Jesus cried out.  The scream of the infinite.  Jesus cried out with all of John’s passion and misery, with all of Mary’s power and presence, with the blood of all women and the sweat of all men and the tears of all who knew loneliness and bitterness.  The veil fell, and all the oneness of chaos, wisdom, order, and love flowed through him.  His scream hung in the air for an eternity.  Jesus of Nazareth, Child of Man, Prophet of Yahweh, Son of Mary, gave up the ghost.

The body was laid in the sepulchre by Joseph of Arimathea.  Mary returned with the others to prepare the body.  She tasted the blood of the last night and felt the shift as she reached the empty tomb.  The stone was rolled away.  No one was within.  Mary turned her face up to the sky and then down to the earth.  She grasped Salome’s hand, and together they walked to where the others were lodging. 

          *******************************************************

What of the prophets, of the Old Law, and of the New One?  It is for you to discover.  I tell you this story not as Law, but as Truth.  I tell this story to remind you to be silent sometimes and listen to the Blood.  I remind you to always continue the search.  And to keep the stories alive.

 

 

 

Becoming involved in the women’s movement means moving from isolation as a woman to community.  Through the telling of my story, I reach out to other women.  Through their hearing, which both affirms my story and makes it possible, they reach out to me.  I am able to move, gradually, from defensiveness to openness, from fear of questioning, to a deep and radical questioning of the premises from which I have lived my life.  I experience relief; my anger has been heard, and I am not alone.  But I am also frightened; I am undermining my own foundations.  The walls come tumbling down.  (Judith Plaskow, “Coming of Lillith”)

What you have to do: Carry on the text above on the crucifixion and the women's movement, beginning after its final sentence.

Extracted records:
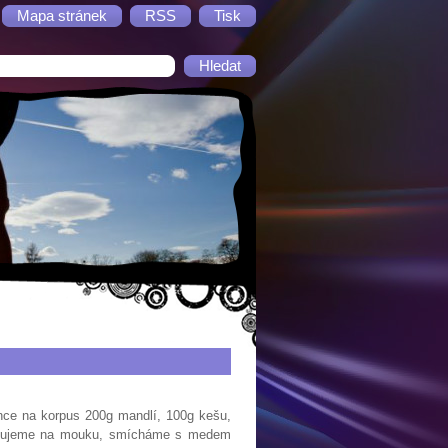
Mapa stránek
RSS
Tisk
nce na korpus 200g mandlí, 100g kešu,
mixujeme na mouku, smícháme s medem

Result for this task:
 

I have to address this point before I can close.  It can be scary questioning our traditions.  It should be, as a matter of fact.  In this quote, Plaskow identifies the feelings of anxiety and fear that come from trying to remain in one’s religious tradition; at the same time she criticizes and even rejects those aspects of it that she simply cannot reconcile.  The place of the feminist theologian in a tradition is tenuous at best and can cause great anxiety.  Fear becomes the fear of what will happen, of the consequences our traditions have taught us our questions can bring down on us.  Anxiety comes from not knowing.  In a way, it is that same existential anxiety that Sartre speaks of.  We are vitally choosing our theology, revising a tradition that makes up our very linguistic construct, but it is not an activity to be taken lightly.

 

As a little girl telling stories to my great-grandmother, I was unconsciously setting the tone for my future spiritual search.  I have always shook my head in confusion at people who get hung up on details of stories and fail to find the truth in them.  Looking at the picture in the big black book, I could tell that Daniel was brave and true and that God loved him.  The stories I made up about him only brought his story closer to me.

 

I do not mean to say that all should be relative and that there is no truth.  I do not mean to say we should no longer pass on the same stories from generation to generation.  In the oral tradition, though, stories can and must change continuously.  Each teller changes the story, sometimes a little and sometimes a lot, to make it his or her own.  Similarly, I loved listening to my other grandmother tell me stories from her Bible.  I loved listening to the way her soft Arkansas language would lapse into King James English when she told me about the Sermon on the Mount.  I find my tradition beautiful, and I want it to be carried on.  But I want it to be able to grow.